My observations from today’s game are as follows: 1. Hull City’s away support is the best we’ve had so far. 2. Dimitar Berbatov was worth every penny. 3. Why can’t we maintain dominance in two halves?
Away fans
Anyone who has been to a United away or listens out on the telly knows how impressive our support is away from Old Trafford. Typically, the singing starts before the first whistle and ends when we leave half an hour after the final whistle. The chants range from the old favourites, the latest song from the pubs, songs for former players, chants about our rivals, and of course, songs bragging of our trophies.
Now, I am always amazed when away fans come to Old Trafford, the place I’d imagine they’d like to give it large, and are quiet. West Ham didn’t wake up until the second half on Wednesday, West Brom offered absolutely nothing, whilst Bolton, coming for a 3pm Saturday kick-off from down the road, didn’t even sell out their allocation!
Hull put on a good show today though. They have little to nothing in terms of original sounding songs, but they were in full voice for large periods of the match. Impressive.
My only grumble is about the large number of Hull fans sat in the United end for today’s game, giving it when they scored. Whilst the stewards removed some of them, there were loads of them still remaining. Those sitting in the corporate seats between the Stretford End and the North stand were particularly vocal, much to the dislike of our fans around them. The last thing you need when your team concedes a penalty, that will diminish at 4-1 lead to a 4-3 lead if scored, is a load of daft small-time goons going berserk in the section next to you. Sort it out!
Dimitar Berbatov
I thought we were signing ourselves up for a ‘fox in the box’ type player when we got Berbatov. A player who was going to score us a lot of goals because he got himself in the right place at the right time.
As the original criticisms came out over Berbatov being lazy, I didn’t buy it. He hadn’t had much of a pre-season, he was fitting in to a new team, and Ferguson hadn’t sorted out the system. He still showed a touch of class though, and this has just improved with every game he’s played in.
Today, he was a cut above.
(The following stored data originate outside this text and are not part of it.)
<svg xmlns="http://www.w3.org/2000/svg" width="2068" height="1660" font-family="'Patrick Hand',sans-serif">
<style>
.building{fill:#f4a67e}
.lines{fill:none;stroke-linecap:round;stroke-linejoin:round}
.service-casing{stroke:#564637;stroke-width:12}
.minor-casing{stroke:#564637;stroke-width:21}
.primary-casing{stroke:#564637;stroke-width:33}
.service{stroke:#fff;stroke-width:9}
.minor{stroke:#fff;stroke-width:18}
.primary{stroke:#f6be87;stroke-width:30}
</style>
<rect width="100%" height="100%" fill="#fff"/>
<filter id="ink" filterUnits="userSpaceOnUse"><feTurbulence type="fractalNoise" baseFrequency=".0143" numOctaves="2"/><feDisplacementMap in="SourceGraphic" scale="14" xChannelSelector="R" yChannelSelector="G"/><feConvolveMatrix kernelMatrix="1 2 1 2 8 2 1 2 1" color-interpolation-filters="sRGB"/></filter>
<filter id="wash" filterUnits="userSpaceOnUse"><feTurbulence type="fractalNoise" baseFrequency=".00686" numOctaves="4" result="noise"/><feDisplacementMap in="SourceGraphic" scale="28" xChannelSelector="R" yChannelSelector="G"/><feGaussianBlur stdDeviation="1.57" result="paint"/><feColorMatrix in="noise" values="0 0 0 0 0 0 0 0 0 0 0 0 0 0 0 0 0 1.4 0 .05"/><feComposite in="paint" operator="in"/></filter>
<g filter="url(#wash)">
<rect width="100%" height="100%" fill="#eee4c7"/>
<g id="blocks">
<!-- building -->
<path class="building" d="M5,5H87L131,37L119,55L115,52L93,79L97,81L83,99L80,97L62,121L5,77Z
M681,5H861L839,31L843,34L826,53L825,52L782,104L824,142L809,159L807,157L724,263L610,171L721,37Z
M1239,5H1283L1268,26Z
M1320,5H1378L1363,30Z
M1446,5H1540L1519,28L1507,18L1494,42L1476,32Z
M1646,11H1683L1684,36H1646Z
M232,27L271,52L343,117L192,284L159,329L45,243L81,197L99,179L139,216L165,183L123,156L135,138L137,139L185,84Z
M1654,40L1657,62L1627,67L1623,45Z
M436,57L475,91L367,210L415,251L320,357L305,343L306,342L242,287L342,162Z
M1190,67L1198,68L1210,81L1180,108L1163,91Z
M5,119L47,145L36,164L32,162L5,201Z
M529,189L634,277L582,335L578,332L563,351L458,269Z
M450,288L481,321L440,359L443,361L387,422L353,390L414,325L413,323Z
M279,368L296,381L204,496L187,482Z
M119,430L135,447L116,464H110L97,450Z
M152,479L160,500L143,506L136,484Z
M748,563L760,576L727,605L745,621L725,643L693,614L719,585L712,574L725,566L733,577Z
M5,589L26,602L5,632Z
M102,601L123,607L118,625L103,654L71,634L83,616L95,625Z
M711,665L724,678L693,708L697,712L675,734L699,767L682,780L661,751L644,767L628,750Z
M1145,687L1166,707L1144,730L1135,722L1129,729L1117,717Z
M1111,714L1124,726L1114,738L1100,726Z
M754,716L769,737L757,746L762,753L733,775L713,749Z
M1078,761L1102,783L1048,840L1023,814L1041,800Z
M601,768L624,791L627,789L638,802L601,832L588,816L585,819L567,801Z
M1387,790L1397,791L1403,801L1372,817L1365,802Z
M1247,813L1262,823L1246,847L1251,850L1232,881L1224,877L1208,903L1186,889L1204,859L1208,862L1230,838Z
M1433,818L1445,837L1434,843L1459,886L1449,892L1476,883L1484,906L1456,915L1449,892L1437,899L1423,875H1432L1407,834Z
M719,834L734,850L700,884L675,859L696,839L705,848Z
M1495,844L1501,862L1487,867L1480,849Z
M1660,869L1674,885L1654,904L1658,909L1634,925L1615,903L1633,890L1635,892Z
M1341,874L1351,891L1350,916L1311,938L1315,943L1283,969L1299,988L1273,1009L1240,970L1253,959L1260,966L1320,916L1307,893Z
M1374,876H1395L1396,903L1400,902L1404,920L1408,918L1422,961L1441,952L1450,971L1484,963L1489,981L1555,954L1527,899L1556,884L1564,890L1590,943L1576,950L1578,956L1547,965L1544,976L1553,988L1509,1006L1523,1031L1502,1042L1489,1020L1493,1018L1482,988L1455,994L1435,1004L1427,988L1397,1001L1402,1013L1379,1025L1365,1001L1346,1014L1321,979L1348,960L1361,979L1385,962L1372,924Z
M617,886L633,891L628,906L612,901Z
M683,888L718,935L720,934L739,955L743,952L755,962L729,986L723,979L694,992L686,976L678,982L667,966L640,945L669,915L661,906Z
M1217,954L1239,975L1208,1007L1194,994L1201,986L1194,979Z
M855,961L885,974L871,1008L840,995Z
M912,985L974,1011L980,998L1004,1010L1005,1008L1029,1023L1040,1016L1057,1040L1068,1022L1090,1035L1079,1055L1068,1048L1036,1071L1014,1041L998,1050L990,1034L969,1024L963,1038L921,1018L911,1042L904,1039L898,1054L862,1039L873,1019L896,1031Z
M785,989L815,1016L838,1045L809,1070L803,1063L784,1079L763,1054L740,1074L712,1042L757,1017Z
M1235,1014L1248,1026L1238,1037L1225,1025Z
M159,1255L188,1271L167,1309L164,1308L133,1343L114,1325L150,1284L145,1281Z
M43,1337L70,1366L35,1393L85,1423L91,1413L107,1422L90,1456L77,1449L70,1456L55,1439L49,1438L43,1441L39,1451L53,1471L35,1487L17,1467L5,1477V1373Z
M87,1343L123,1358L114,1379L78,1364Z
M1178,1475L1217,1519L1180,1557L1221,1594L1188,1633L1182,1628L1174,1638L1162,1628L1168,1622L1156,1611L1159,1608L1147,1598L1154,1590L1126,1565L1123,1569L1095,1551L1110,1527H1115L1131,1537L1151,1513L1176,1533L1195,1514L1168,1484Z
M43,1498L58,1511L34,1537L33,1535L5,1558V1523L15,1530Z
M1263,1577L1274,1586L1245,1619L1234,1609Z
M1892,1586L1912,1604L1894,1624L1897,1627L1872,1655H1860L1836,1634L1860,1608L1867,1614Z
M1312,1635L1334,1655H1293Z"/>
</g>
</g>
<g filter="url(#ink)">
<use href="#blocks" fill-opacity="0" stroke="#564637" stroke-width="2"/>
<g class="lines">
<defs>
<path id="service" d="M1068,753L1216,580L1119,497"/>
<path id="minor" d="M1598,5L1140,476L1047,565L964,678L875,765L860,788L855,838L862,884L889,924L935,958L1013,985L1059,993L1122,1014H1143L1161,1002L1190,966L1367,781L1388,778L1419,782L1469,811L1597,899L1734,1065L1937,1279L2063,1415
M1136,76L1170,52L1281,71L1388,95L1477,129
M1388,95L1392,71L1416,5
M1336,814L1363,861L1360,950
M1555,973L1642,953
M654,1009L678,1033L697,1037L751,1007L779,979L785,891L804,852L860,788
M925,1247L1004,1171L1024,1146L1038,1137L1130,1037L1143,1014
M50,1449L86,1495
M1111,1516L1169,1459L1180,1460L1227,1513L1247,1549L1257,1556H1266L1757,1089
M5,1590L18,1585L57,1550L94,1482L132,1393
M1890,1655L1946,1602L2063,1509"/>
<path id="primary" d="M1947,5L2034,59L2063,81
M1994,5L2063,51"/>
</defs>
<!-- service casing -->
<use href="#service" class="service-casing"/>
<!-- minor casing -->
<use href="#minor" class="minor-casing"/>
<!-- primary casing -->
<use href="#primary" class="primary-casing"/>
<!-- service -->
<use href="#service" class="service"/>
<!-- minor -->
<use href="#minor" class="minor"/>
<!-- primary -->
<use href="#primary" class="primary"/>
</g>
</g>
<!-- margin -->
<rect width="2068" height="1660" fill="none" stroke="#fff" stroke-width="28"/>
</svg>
It was his ball that set up Carrick’s goal, as well as flicking the ball through for Rooney to score, although it was ruled out for offside (I’ll have to see it again before I swear blind he was onside!!). He set up Ronaldo for a hattrick, but Ronnie puled it just wide. He also had a few chances of his own, although seems very happy to share the goals around. Wow, just wow.
Losing the second half
We were 3-1 up at half time but ended up winning 4-3. What the fuck is that about? We were cruising in the first half yet even though had a grip of the game in the second half, ended up conceding twice and only scoring once. That is not good enough. We can get away with it against the likes of Hull at home, but what about on our difficult away days? We can’t rely on scoring four goals to pick up three points!
Against West Ham we were 2-0 up at half time, yet failed to score another in the second half. Against Everton we were 1-0 up at half time, yet the game finished 1-1. Against West Brom, it was vice versa, with us failing to score in the first half before coming out in the second half for a blinding display, scoring four goals. Against Bolton it was the same, wasting our chances in the first half before scoring two in the second, one of which courtesy of a penalty that shouldn’t have been. Against Chelsea we were 1-0 up at half time, but conceded ten minutes from time to finish 1-1. Against Liverpool we tore them apart in the first few minutes, going a goal up early in to the match. Yet a goalkeeping mistake took it to 1-1 at half time, before conceding ten minutes from time again. Against Portsmouth we took the lead after half an hour, then nothing else. Against Newcastle we cancelled out their opening goal two minutes after they scored it, yet there was a remaining 65 minutes for us to win the game, but we didn’t.
If might alarm you to realise that of the ten games we’ve played this season, we’ve only won both halves on one occasion, against Blackburn, when we scored a goal in each half. That is not acceptable.
The football we’re playing at the moment, in terms of our passing and creativity at the front, is absolutely superb. But we’re not putting enough of these chances away.
Hull at home – 18 shots, 9 on target. West Ham at home – 16 shots, 9 on target. Everton away – 11 shots, 6 on target. West Brom at home – 16 shots, 9 on target. Blackburn away – 12 shots, 4 on target. Bolton at home – 23 shots, 13 on target. Chelsea away – 10 shots, 4 on target. Portsmouth away – 8 shots, 4 on target. Newcastle at home – 15 shots, 7 on target.
From 65 shots on target, we’ve scored 19 goals. From all the chances we create that are on target, we are scoring just 29% of them. If we compare that to Chelsea, they have played a game more, they’ve had 72 shots on target, and scored 28 goals. That means of all 39% of all shots they have on target they’re putting away. That’s why they’ve got a goal difference that doubles ours and why they’re sat top of the league, even if we do win our game in hand.